Published on New York State Department of Health, Wadsworth Center (https://www.wadsworth.org)

Spinal Muscular Atrophy (SMA)

How it is inherited

SMA is inherited in an autosomal recessive manner.

A couple who already has a child with SMA has an approximately 25% chance of having another affected child, a 50% chance of having a child who is an asymptomatic carrier, and an approximately 25% chance of having a child unaffected by SMA and who is not a carrier.

However, about 2% of affected individuals have a de novo SMN1 variant on one allele. This means that only one parent is a carrier of the SMN1 variant., and therefore future pregnancies are not at a 25% risk for SMA.

Symptoms in carriers

Carriers of SMA do not have symptoms. Carriers of SMA will not be detected by the newborn screen.

Symptoms

The symptoms of SMA vary in terms of age of onset and severity.

Type 1: Diagnosed within the first 6 months of life. This type is considered the most severe and common, occurring in about 60% of cases. Symptoms include: muscle weakness, difficulty breathing, coughing, and swallowing. Without treatment, survival beyond two years of age is rare.

Type 2: Diagnosed after 6 months of age, usually following failure to achieve motor function milestones. This type affects about 30% of SMA cases. Those with type 2 are able to sit up (may need assistance sitting), but are unable to walk and require a wheelchair for mobility.

Type 3: Diagnosed after 18 months of age up into late teenage years. It affects about 10% of SMA cases. Those affected may initially be able to walk, but this can deteriorate over time, making the use of a wheelchair common.

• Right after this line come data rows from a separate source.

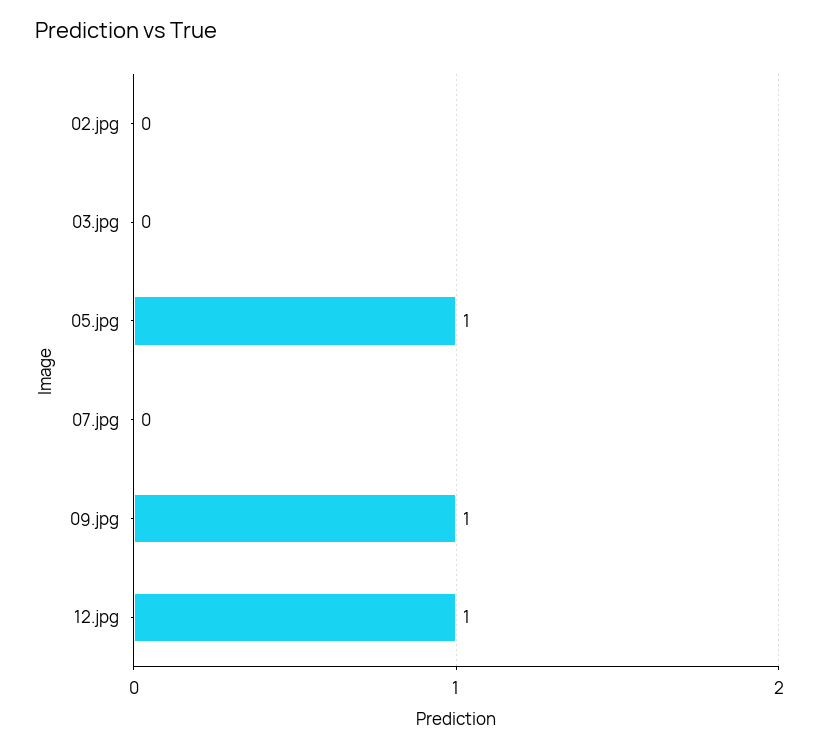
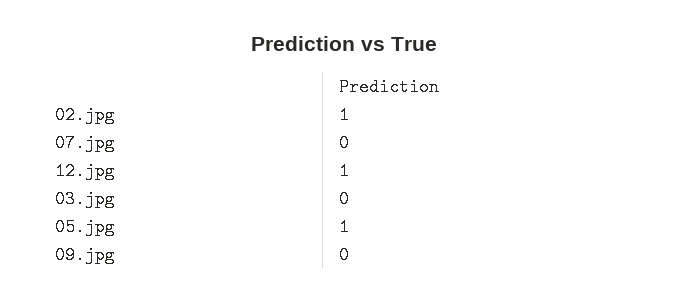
  {
-   "02.jpg": 0,
+   "02.jpg": 1,
    "03.jpg": 0,
    "05.jpg": 1,
    "07.jpg": 0,
-   "09.jpg": 1,
+   "09.jpg": 0,
    "12.jpg": 1
  }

Type 4: Diagnosed in adulthood after age 18. This type is very rare, only affecting less than 1% of SMA cases. Those affected usually have mild motor impairment.

Newborn screening
  • Incidence: The overall incidence of SMA in NYS is approximately 20-30 per 235,000 births a year.
  • New York State Method of Screening (First Tier): Screening for SMA is accomplished by performing SMN1 exon 7 deletion analysis. Homozygous deletion of exon 7 is the most common cause of SMA. Parents should not be told that a negative screen rules out SMA. This testing does not identify other types of mutations.
  •  Second Tier Screening: All specimens which are found to be homozygous for the exon 7 deletion will then undergo SMN2 dosage analysis. This testing aids in prediction of age at onset and disease course.
  • Testing can be affected by: N/A
  • Interpretation/reporting of data: Results are reported as within acceptable limits, repeat specimen required, or as a referral. Prompt consultations with specialists are required for each referral. When homozygous SMN1 exon 7 deletions are identified, it is usually consistent with a diagnosis of SMA and the baby must be referred to an accredited Neuromuscular Specialty Care Center. Individuals with higher SMN2 copy numbers may have a milder phenotype.
  • Referral to Specialty Care Center: Patients with an abnormal newborn screen for SMA are referred to a Specialty Care Center for evaluation by a neuromuscular specialist trained in the diagnosis and treatment of SMA.
Diagnosis

Confirmatory genetic testing of SMN1 and SMN2 genes will be offered by the Newborn Screening Program. To establish the extent of disease and needs of an individual diagnosed with SMA, the specialty care center may perform additional nutrition and respiratory assessments

Treatment

Currently there are two FDA-approved treatments for SMA, Spinraza (nusinersen) and Zolgensma. Spinraza is a medication which improves SMN protein expression using synthetic genetic material to fix splicing errors. Zolgensma is a gene therapy treatment for SMA. Other clinical trials investigating new treatments for SMA are ongoing.

Prognosis

Prognosis is variable and dependent on multiple factors, including the subtype of disease.

Screened Disorders Type
Definition

Spinal Muscular Atrophy (SMA) is a genetic disorder that affects the control of muscle movement due to the loss of specialized nerve cells called motor neurons. This loss of motor neurons causes weakness and atrophy resulting from progressive degeneration. SMA affects muscles used for activities such as crawling, walking, sitting up, and controlling head movements. Severe cases of SMA affect the muscles used for breathing and swallowing.